Translate

wtorek, 9 lipca 2013

I FOiOK

        Przez ostatnie dwa dni w Krakowie nad Wisłą odbywał się I Festiwal Oscypka i Obwarzanka Krakowskiego (oficjalna nazwa nieoficjalnego reunionu uczniów Mahindry) - alternatywa wystarczająco hipsterska dla tych, którzy zmęczeni są mainstreamem Open'era i chcą spróbować w swoim życiu czegoś naprawdę szalonego. Jedzenie oscypków na czas i konieczność wyboru rodzaju krakowskiego przysmaku w mniej niż 10 sekund to tylko jedne z propozycji, które umilają nam czas w Krk. W tym roku w I FOiOK wzięły udział dwie osoby, co potwierdza nadzwyczajną hipsteriadę. 



           Byłam to ja i moja najdroższa Drugoroczna, ale muszę przyznać - nie wszystkie założenia się spełniły. W niedzielę rano zadzwonili do nas Edek Miszczak z TVN i Wojtek Iwański, reżyser "Mam talent!" z pełnymi gaciami - ich przyszłość zależała od nas. Powiedzieli, że Agustin - nowy juror tego zacnego show - od wczoraj tupie obiema nogami i turla się po podłodze w histerii, której źródła upatruje w tym, iż odkrył, że jeszcze nikt nie zaprosił mnie i Soni na widownię "Mam talentu!". Jęczał, że nasza obecność jest fundamentalna i jak tak, to on nie i się nie zgadza, że jak to tak, to on nie wyjdzie i żeby szukali nowego jurora. No więc Edek i Wojtek błagali nas, abyśmy przyszły: a, że jesteśmy empatyczne jak jasna cholera, zgodziłyśmy się, chociaż o wiele bardziej uśmiechało się nam ciorać bez celu po Plantach. A czego nie robi się dla starych znajomych.
         Cała impreza miała rozpocząć się chwilę po dwunastej w Teatrze Julka Słowackiego w Krk.

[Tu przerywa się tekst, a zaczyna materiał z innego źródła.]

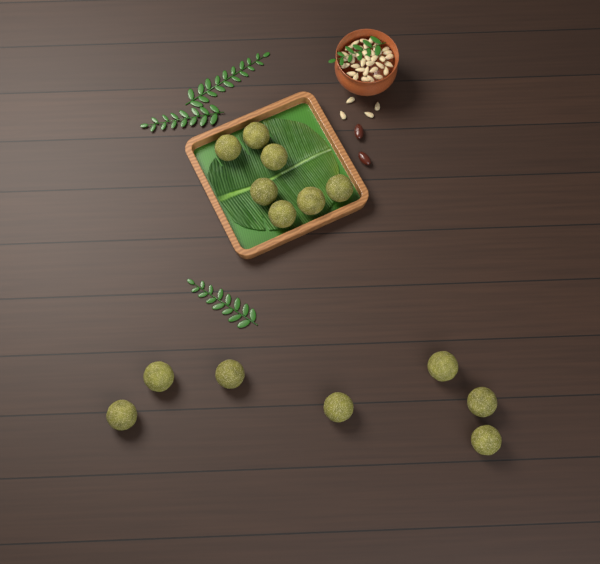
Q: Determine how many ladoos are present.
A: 14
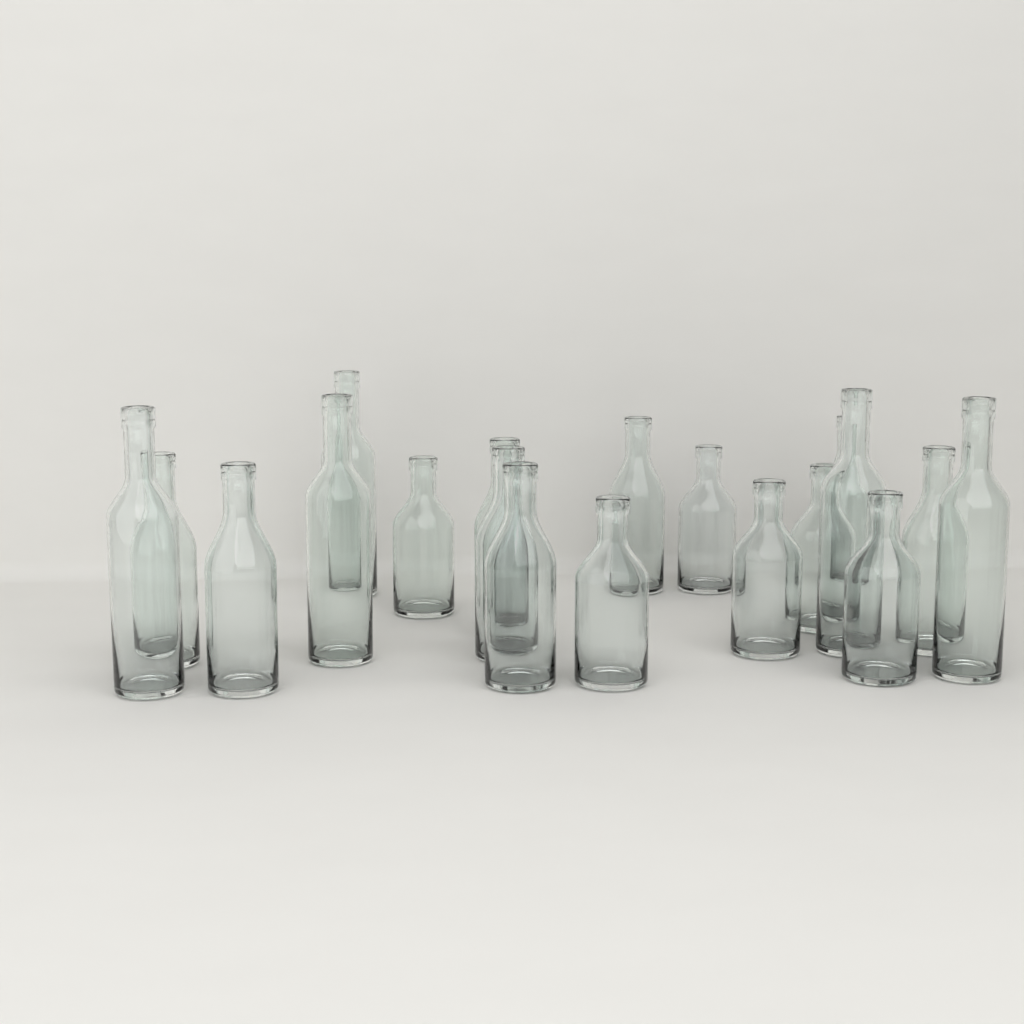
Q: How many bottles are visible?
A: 19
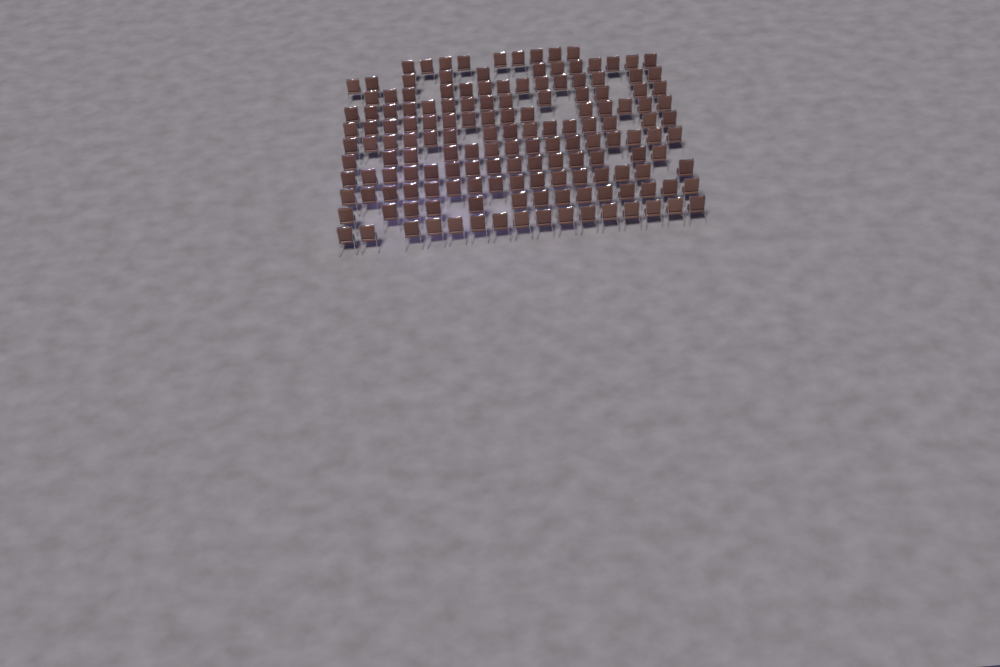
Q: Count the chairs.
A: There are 155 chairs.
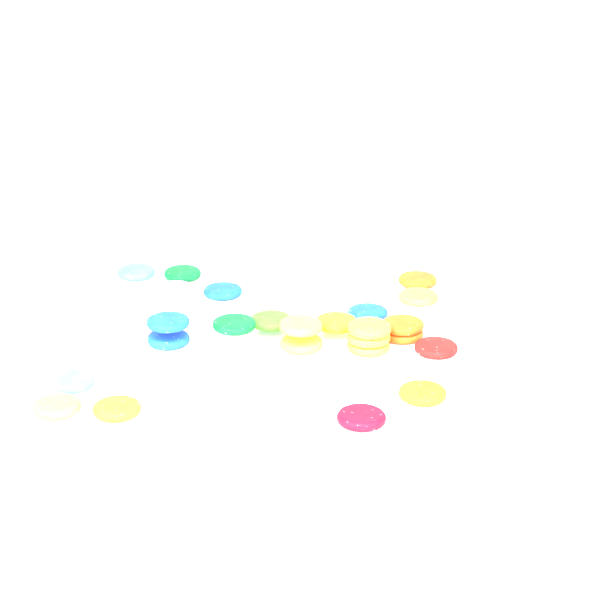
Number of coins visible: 27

Nasze przybycie wiązało się najwidoczniej z takim przedsięwzięciem logistycznym, iż ekipa miała blisko trzygodzinne opóźnienie. Podobno też chodziło o to, że Agustin nie chciał uwierzyć w swoje szczęście - w to, że rzeczywiście tam jesteśmy.
           Gdy już weszliśmy na widownię zajęłyśmy miejsca tuż za plecami Agustina, w pierwszym rzędzie:


            ...by zapewnić mu komfort psychiczny i podpowiadać, kiedy zapomni języka w tzw. gębie. Wspaniałomyślnie zrezygnowałyśmy z wizji - wszystko zasłaniał nam stół jurorski, więc największą radość czerpałyśmy z występów muzycznych. W trakcie przydługich przerw między występami uczestników zabawiałyśmy także widownię (serio) - ja wyginaniem kciuka do kąta prostego, a Sonia śmiała się jak traktor lub ciągnik.
                Ostatecznie musiałam się zwinąć przed końcem, ale nie żegnałam się z Agustino. Czego oczy nie widzą, tego Agustinowi nie żal, więc chciałam, by nadal myślał, że siedzę metr za jego plecami. Poczucie bezpieczeństwa ważna sprawa, ale przecież zostawała z nim jeszcze Sonia.
                Tak oto zakończył się nieoficjalny reunion TSZŚ, po którym stwierdzam głośno, że mam cholerne, cholerne szczęście do ludzi. To będzie cudowny rok, moja najlepsza Drugoroczna Soniu <3

        A już w piątek jadę na ten oficjalny! huhuhu can't wait.
PS. dzisiaj ilość wyświetleń przekroczyła tysiaczka, dzięki i jaram się max!